Ok, I might have spoken too soon about 45 minutes. To me it feels more like 30 minutes but she says it's 45 most times. I've never actually timed it so I'm not sure. 

I actually do worry that I'm taking too long and going to put her off sex. But she claims it's all good. Guess it's a good thing I'm not a giant. lol


----------



## TheCuriousWife (Jan 28, 2013)

I Don't Know said:


> It's a very good possibility Curious, but I haven't MB'd or looked at porn in a year (ok like 3 times ) and it takes me a while too. 45 min of PIV is pretty standard. It hasn't always been that way. A BJ has always been hard for me. It can happen but it takes a while. I usually end up thinking that she must be getting tired of it. It feels amazing and I absolutely love it, but it's just hard to finish.

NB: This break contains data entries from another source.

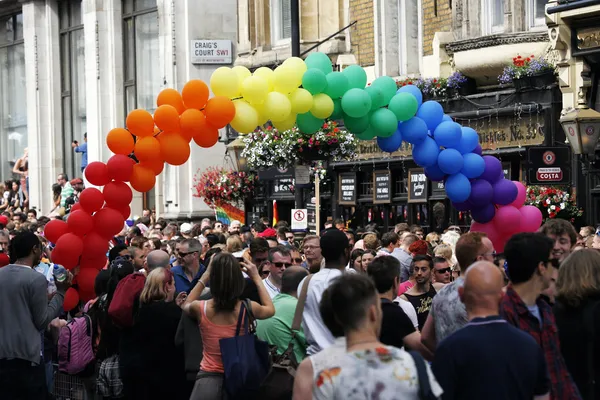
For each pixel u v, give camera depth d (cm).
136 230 2017
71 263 1335
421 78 2422
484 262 687
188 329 1001
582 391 809
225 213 2967
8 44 4481
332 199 2716
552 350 746
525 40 2181
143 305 1069
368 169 2616
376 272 905
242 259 988
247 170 2817
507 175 2225
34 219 2812
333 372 615
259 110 1315
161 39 3416
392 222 2569
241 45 3141
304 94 1312
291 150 2089
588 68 2019
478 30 2302
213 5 3338
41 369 1191
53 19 4206
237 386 928
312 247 1183
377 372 612
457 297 815
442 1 2444
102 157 3825
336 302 630
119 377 1120
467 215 2344
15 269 1177
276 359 951
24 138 4447
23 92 4434
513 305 749
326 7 2811
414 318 1051
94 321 1212
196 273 1334
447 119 1357
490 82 2314
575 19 2000
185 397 1066
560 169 1803
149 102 3712
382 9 2598
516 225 1374
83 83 4128
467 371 659
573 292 809
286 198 2822
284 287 1022
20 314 1167
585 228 1648
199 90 1282
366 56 2686
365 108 1295
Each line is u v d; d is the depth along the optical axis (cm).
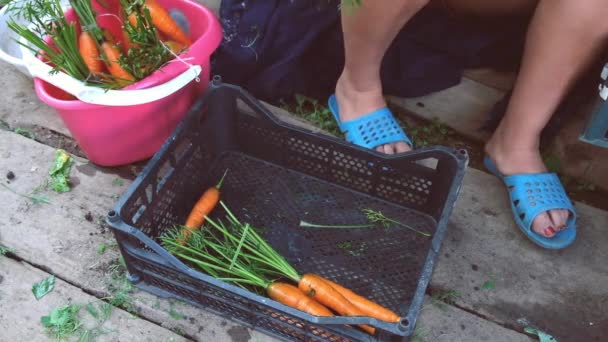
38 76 142
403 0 137
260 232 151
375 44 150
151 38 147
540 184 153
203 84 167
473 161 176
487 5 168
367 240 151
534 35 140
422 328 137
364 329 131
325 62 185
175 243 136
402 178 151
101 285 142
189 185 155
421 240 151
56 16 146
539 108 148
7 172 161
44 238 149
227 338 134
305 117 182
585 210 159
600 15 127
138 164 167
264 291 141
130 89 140
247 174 164
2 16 162
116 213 125
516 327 139
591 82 157
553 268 148
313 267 146
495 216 157
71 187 159
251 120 157
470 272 146
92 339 134
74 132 152
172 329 136
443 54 179
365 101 167
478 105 179
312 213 156
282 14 174
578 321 140
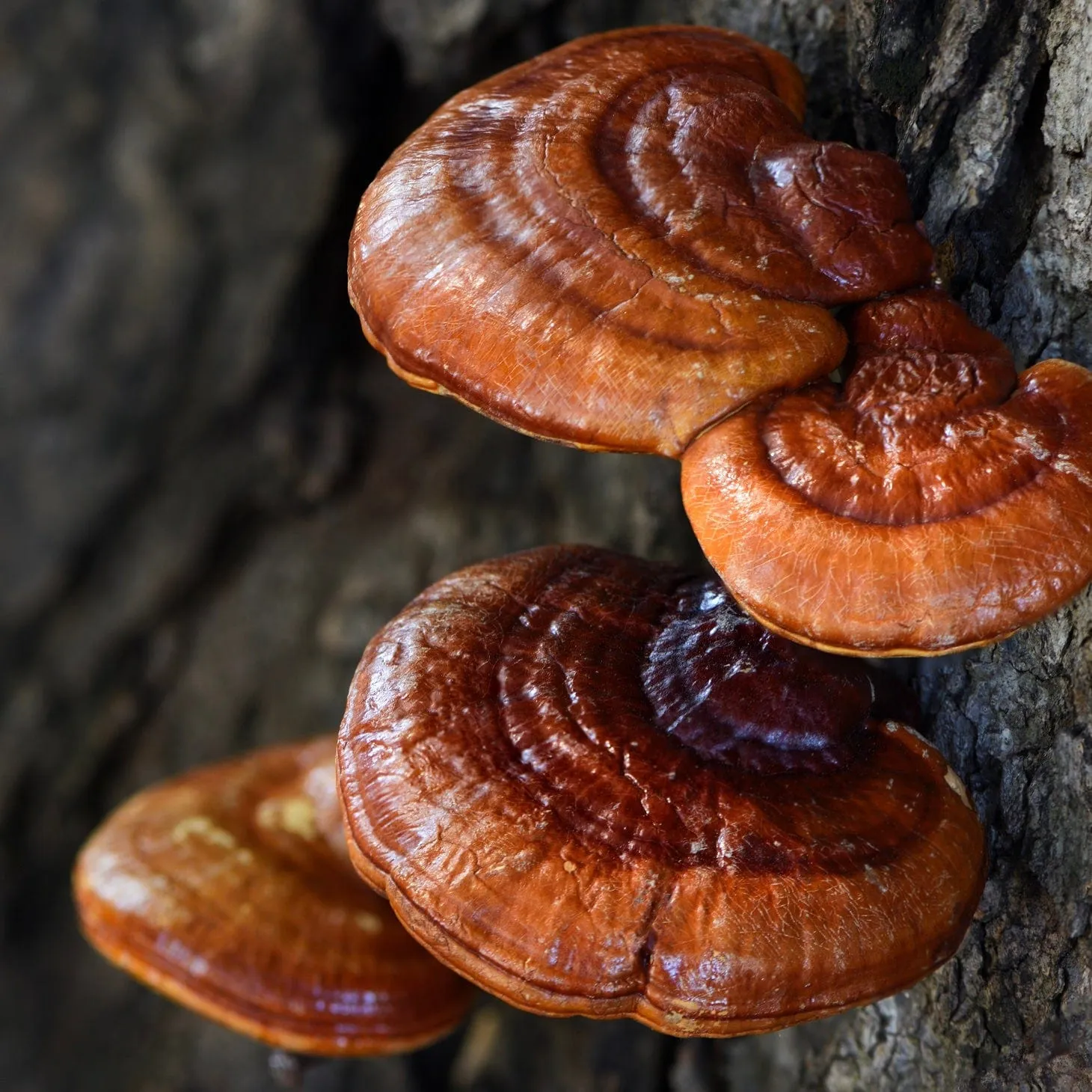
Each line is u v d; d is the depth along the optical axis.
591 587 1.09
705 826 1.04
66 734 1.93
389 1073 1.55
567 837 1.04
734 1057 1.23
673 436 1.03
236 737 1.80
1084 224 1.07
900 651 1.02
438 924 1.03
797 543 1.02
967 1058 1.12
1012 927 1.10
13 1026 1.97
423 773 1.04
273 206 1.58
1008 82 1.08
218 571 1.82
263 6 1.46
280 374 1.67
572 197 1.04
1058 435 1.03
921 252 1.06
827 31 1.14
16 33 1.70
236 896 1.16
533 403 1.03
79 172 1.74
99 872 1.17
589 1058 1.35
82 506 1.86
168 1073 1.82
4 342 1.82
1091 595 1.07
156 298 1.70
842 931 1.03
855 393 1.04
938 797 1.06
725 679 1.06
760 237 1.05
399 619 1.08
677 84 1.07
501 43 1.30
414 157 1.06
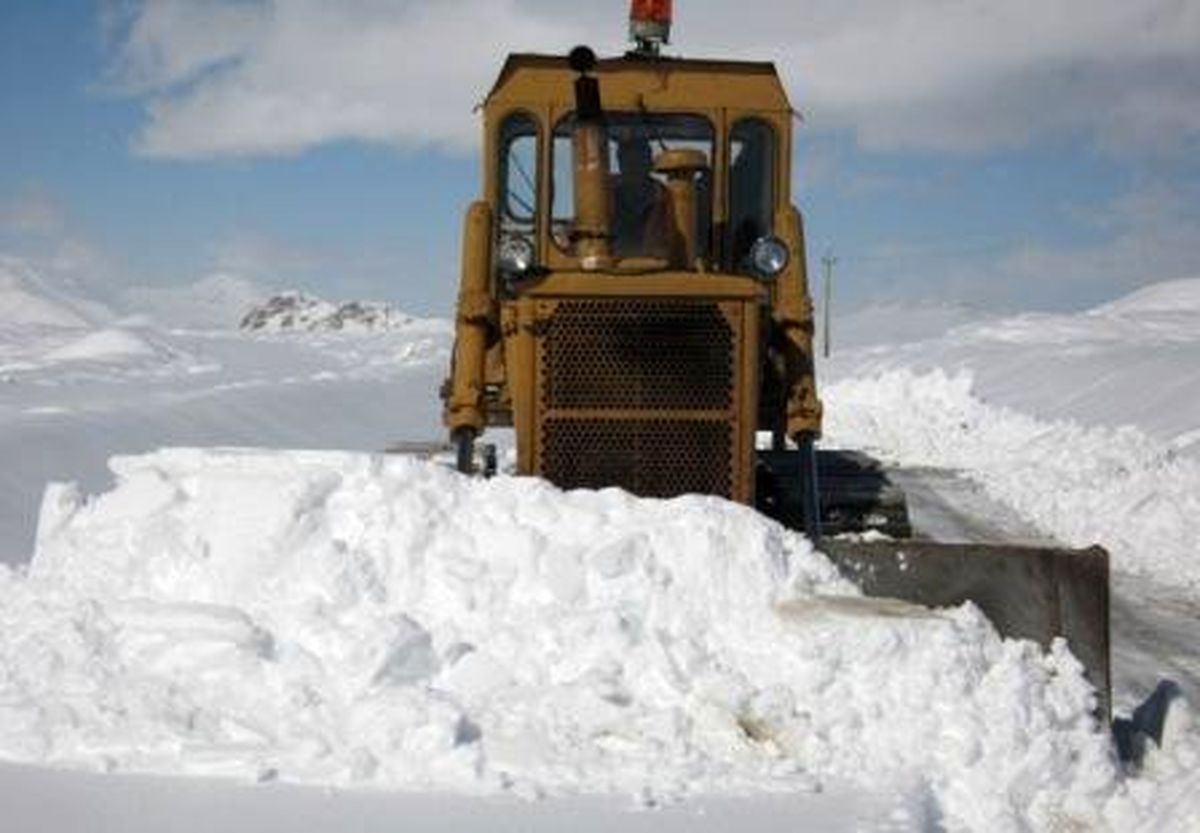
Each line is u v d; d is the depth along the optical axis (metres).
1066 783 5.21
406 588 5.73
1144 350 32.06
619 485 6.45
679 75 7.91
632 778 5.04
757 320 6.48
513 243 7.88
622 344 6.46
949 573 5.86
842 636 5.44
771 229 7.89
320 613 5.59
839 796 4.95
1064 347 38.19
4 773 5.03
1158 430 22.31
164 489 6.18
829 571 5.88
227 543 5.88
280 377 32.69
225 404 22.31
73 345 38.75
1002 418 25.41
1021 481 17.95
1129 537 13.88
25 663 5.53
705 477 6.46
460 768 5.02
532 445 6.45
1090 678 5.71
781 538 5.90
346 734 5.21
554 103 7.87
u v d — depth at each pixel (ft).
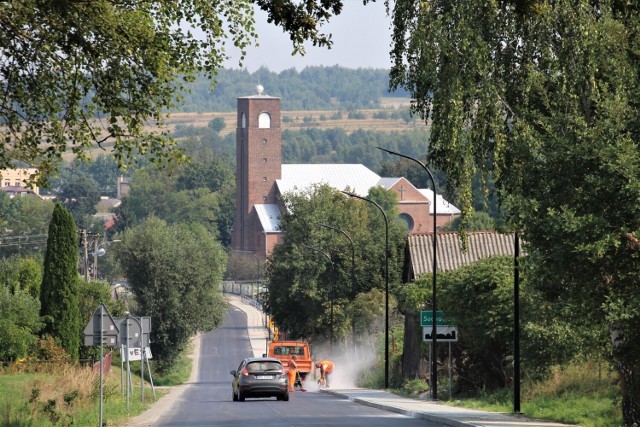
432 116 234.99
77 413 277.85
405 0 236.02
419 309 444.14
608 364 294.66
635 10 227.40
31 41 171.94
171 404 386.73
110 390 359.87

You and that_girl are right. Too much masturbating isn't the only cause for taking too long, but I would say it is the most common.

The only way to know for sure is to ask him, and hope that he is honest about it.


----------



## that_girl (Jul 6, 2011)

If she likes it, then that's all that matters. I just would die lol


----------



## TheCuriousWife (Jan 28, 2013)

that_girl said:


> I saw this because my husband does not masturbate. I never believed some men don't masturbate...but apparently he is one. After 7 years and many times asking him about it, he just shrugs and says "Hate to disappoint, but I don't do that. " I used to laugh and say, uh huh  but in 7 years, there's been no hint to it, no catching him. Nada. lol. And still it took FOREVER with a bj. Oye. During PIV he is rather quick which doesn't bother me because the foreplay is good.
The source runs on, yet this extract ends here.